NEW YORK (Reuters) – Altice USA Inc has reached a nearly $72 million settlement to resolve New York state claims that the phone and cable TV provider failed to adequately prepare for or respond to Tropical Storm Isaias in August, when more than 439,000 customers lost service.
The settlement is the largest for any company overseen by the state’s Public Service Commission for failing to follow emergency response procedures, Governor Andrew Cuomo said in announcing Thursday’s settlement.
Altice, which owns the Optimum brand, will spend $68.5 million to upgrade its infrastructure and technology, including for storm responses, and has provided $3.4 million in customer credits. Customers will not be billed for the upgrades.
In a statement, Altice said its investments are intended to improve service, including during bad weather, and benefit all customers in the New York metropolitan area.

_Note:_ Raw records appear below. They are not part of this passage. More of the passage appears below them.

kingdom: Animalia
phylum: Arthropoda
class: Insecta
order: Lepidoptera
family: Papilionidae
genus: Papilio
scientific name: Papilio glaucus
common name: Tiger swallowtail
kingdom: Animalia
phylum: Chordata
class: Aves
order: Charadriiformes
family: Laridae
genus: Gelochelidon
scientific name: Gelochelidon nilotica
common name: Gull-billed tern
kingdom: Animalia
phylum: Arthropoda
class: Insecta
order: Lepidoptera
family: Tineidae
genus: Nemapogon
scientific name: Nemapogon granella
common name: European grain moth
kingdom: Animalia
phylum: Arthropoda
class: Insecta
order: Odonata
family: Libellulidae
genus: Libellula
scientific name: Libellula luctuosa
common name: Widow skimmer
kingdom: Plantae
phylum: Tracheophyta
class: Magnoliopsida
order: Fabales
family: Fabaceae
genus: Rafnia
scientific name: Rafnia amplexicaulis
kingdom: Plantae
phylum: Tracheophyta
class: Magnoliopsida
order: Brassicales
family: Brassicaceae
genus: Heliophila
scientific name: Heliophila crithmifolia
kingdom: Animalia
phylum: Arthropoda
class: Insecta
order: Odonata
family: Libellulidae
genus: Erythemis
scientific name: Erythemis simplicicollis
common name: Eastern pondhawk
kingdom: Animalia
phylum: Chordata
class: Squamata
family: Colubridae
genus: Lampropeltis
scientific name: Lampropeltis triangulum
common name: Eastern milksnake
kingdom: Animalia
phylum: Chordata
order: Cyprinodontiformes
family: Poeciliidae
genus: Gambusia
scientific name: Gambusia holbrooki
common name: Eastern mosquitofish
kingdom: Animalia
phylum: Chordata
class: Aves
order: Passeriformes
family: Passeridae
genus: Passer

The Long Island City, New York-based company is not taking a charge for the upgrades or credits.
Cuomo had last Aug. 5 directed the state’s Department of Public Service to investigate major utility, phone and cable TV companies over their response to Isaias, which had struck New York the day before and caused more than 920,000 outages.
A report in February from the Public Service Commission said Altice “apparently failed” to follow significant aspects of its emergency response and storm readiness plans.
It said this left Altice unable to restore service in a timely manner or to communicate effectively with customers experiencing outages.
Several other phone and TV providers also reported outages, and the agency’s report additionally faulted Frontier Communications Inc over its storm response.
Altice has about 5 million customers. It uses the Optimum brand in the New York area, and the Suddenlink brand in the south-central United States.
Isaias was briefly a category 1 hurricane, but had been downgraded by the time it reached New York.